The Senate is scheduled to vote
today on the Employment Non-Discrimination Act (ENDA), which adds
sexual orientation and gender identity to the list of verboten
reasons to deny somebody employment. According to The
Washington Post, all 55 Democrats are on board. They need
five Republicans to join their side to avoid a filibuster and that
may well happen.
Then, of course, it will die in the Republican-controlled House.

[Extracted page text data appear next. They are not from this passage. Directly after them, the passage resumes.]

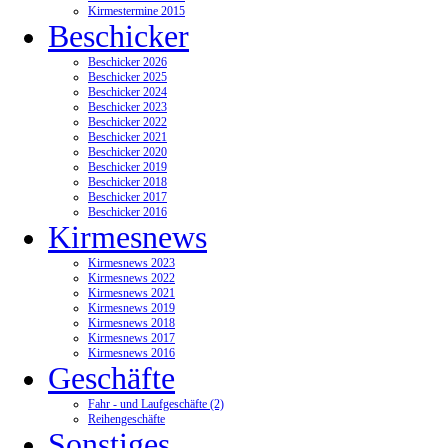
Kirmestermine 2015
Beschicker
Beschicker 2026
Beschicker 2025
Beschicker 2024
Beschicker 2023
Beschicker 2022
Beschicker 2021
Beschicker 2020
Beschicker 2019
Beschicker 2018
Beschicker 2017
Beschicker 2016
Kirmesnews
Kirmesnews 2023
Kirmesnews 2022
Kirmesnews 2021
Kirmesnews 2019
Kirmesnews 2018
Kirmesnews 2017
Kirmesnews 2016
Geschäfte
Fahr - und Laufgeschäfte (2)
Reihengeschäfte
Sonstiges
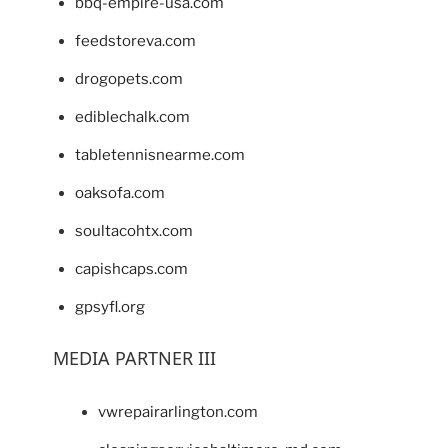
bbq-empire-usa.com
feedstoreva.com
drogopets.com
ediblechalk.com
tabletennisnearme.com
oaksofa.com
soultacohtx.com
capishcaps.com
gpsyfl.org
MEDIA PARTNER III
vwrepairarlington.com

It is probably not cynical to suggest that this is all part of the
plan. Okay – maybe it’s a little cynical. But gays were used as a
wedge issue by the right back in 2004 in the midst of the
struggling Iraq War. Now the left’s signature achievement under
Barack Obama’s administration is struggling. Given the incredibly
quick (historically speaking) shifts in opinion in favor toward
accepting gay people, it would be foolish of the left not to try to
run with this and force some tough choices on Republican congress
members leading up to the midterms. The Washington Post
notes that support for ENDA-like laws is now in the
majority in all states:
Nearly all recent opinion polls indicate that a large majority
of the American public — more than 70 percent — supports efforts to
make employment discrimination against gay and lesbians illegal. Of
course, these national numbers are not what the senators are likely
to care about. However, when we use national polls to estimate
opinion by state, we find that majorities in all 50 states support
ENDA-like legislation (note that in 1996, majorities in only 36
states supported ENDA). Today, public support ranges from a low of
63 percent in Mississippi to a high of 81 percent in
Massachusetts.
Libertarians who believe that hiring policies – even
discriminatory ones — fall under the First Amendment’s “freedom of
association” provision may end up getting lumped in with the
religious right on this one (not that this is a new thing).
I
wrote about the prospect of ENDA’s passage back in April,
wondering whether there was actually data that backed up a real
need for laws to protect against anti-gay discrimination in the
first place. Andrew Sullivan noted on Sunday that following the
passage of the federal hate crime laws in 2009, there have been
only two prosecutions for anti-gay cases. But despite Sullivan’s
previous opposition to anti-discrimination laws, he has relented:
[T]he libertarian position on such crimes is largely moot – for
good and ill. The sheer weight of anti-discrimination law is so
heavy and so entrenched in our legal culture and practice, no
conservative would seek to abolish it. It won’t happen. And if such
laws exist, and are integral to our legal understanding of minority
rights, then to deny protection to one specific minority (which is
very often the target of discrimination) while including so many
others, becomes bizarre at best, and bigoted at worst. Leaving gays
out sends a message, given the full legal context, that they don’t
qualify for discrimination protection, while African-Americans and
Jews and Catholics and Latinos and almost everyone else is covered
by such protections. It’s foolish to stick to a principle, however
sincere, in the face of this reality.
Secondly, the federal government has ceased its own
discrimination policies in marriage and military service and
therefore now has some small sliver of moral standing to lecture
private individuals across all states. My objections twenty years
ago are now moot.
Put those two developments together and I would not vote against
ENDA if I, God help us, were a Senator. But I would vote for it
with my eyes open. I don’t think it will make much difference in
reality just as I don’t believe hate crime laws make much
difference in reality. Of course that’s an empirical question and I
promise readers horrified by my luke-warm support of this that I
will gladly recant such skepticism if ENDA truly does lead to a
flurry of successful suits across the country against anti-gay
bias.
I think I’ll stick to my sincere principles. The ending of the
federal government’s discriminatory practices still doesn’t give
them moral standing to lecture anybody about anything. Governments
are not our moral guardians or arbiters and is still prone to
extending and retracting various privileges to certain citizens on
the basis of who is in control.
Over at Cato, Walter Olson out-cynics me by suggesting that
pushing ENDA is a way for politicians to take credit for cultural
shifts they had nothing to do with. He also wonders if
there is an upper limit the number of categories where private
actors’ rights of freedom of association will no longer apply:
[A]t some point we do need to stop adding new groups to the
parade—either that, or see freedom of association turn into a
presumption of something else. At what point do we say no to future
demands that protected-group status be accorded to employees based
on political and controversial systems of belief, physical
appearance (the “looksism” issue), family responsibilities, résumé
gaps because of unemployment or other reasons, or use of lawful
products or engagement in lawful activities in off hours—to name
just a few of the areas that in fact have been the subject of
real-world agitation in recent years? If we say yes to all, we
introduce a new presumption—familiar from the prevailing labor law
in parts of Europe—that no employer should be free to terminate or
take other “adverse action” against an employee without being
prepared to show good cause to a judge. That is exactly the goal of
some thinkers on the Left, but it should appall believers in a free
economy.
That’s reason enough to oppose ENDA, as I see it.